Panaji, earlier called Panjim, is a small charming city on the bank of silvery
Mandovi River connected to the main land by bridges. The name is said to be a corruption of Ponjy meaning the land that never floods or Panch yma afsumgary meaning Five magnificent castles which reportedly belonged to Sultan Adil Shah. Panaji covers an area of 36 sq km and is considered as the headquarters of North Goa District. It has well laid gardens, statues and avenues lined with Gulmohar, Acassia and other trees.
Marathi are the main languages of communication.
Panaji remained a small fishing village for many years. The Portugese who acquired mastery over Goa initiated public projects, drainage systems and inspired Panjim to evolve as a magnificent city. In 1632 the then Viceroy, Count de Linhares, Dom Miguel de Noronha built the 3.2 km causeway linking Panjim with Ribandar village. Pointe de Linhares, as it is known, exists even today. Fontainhas and
San Thome are the two old sections of the city. Altinho is a hillock overlooking the city.

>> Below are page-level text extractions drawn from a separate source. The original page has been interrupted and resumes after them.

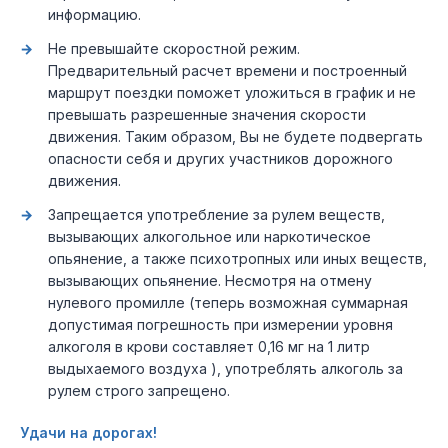
информацию.
Не превышайте скоростной режим.
Предварительный расчет времени и построенный
маршрут поездки поможет уложиться в график и не
превышать разрешенные значения скорости
движения. Таким образом, Вы не будете подвергать
опасности себя и других участников дорожного
движения.
Запрещается употребление за рулем веществ,
вызывающих алкогольное или наркотическое
опьянение, а также психотропных или иных веществ,
вызывающих опьянение. Несмотря на отмену
нулевого промилле (теперь возможная суммарная
допустимая погрешность при измерении уровня
алкоголя в крови составляет 0,16 мг на 1 литр
выдыхаемого воздуха ), употреблять алкоголь за
рулем строго запрещено.
Удачи на дорогах!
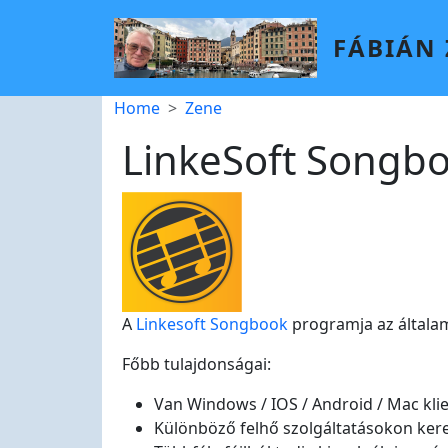
Skip to main content
FÁBIÁN
Breadcrumb
Home
Zene
LinkeSoft Songb
A
Linkesoft Songbook
programja az általa
Főbb tulajdonságai:
Van Windows / IOS / Android / Mac klie
Különböző felhő szolgáltatásokon keres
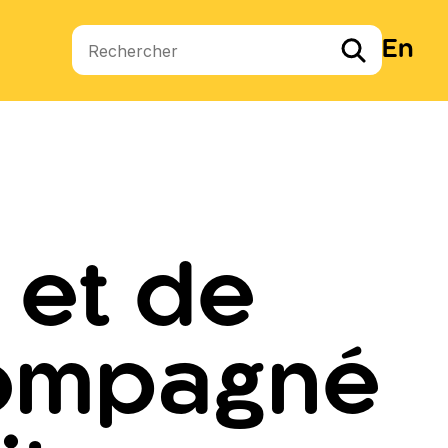
En
Termes de recherche
 et de
compagné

Panaji is now an educational, commercial, and cultural center of Goa. The Menezes Braganza Institute,
Jama Masjid, San Thome quarter, and St Sebastian Chapel are the major attractions of Panaji. The High court of Mumbai which has appellate jurisdiction over the State of Maharashtra, Goa, Daman and Diu has one of its benches in Panaji. Salim Ali Bird Sanctuary situated in Chorao, has local and migratory birds. Miramar,
Bambolim, Dona Paula are the nearby beaches of Panaji. Old Goa and Mapusa are nearby towns. Kala Academy is a cultural center here.
Regular bus services are available from Kadamba bus station to other Goan cities such as
Margao, Vasco da Gama, Mapusa, Ponda among other towns in Goa and to neighboring states.
The nearest train station is
Karmali, near Old Goa. Goa Airport is about 30 km from Panaji.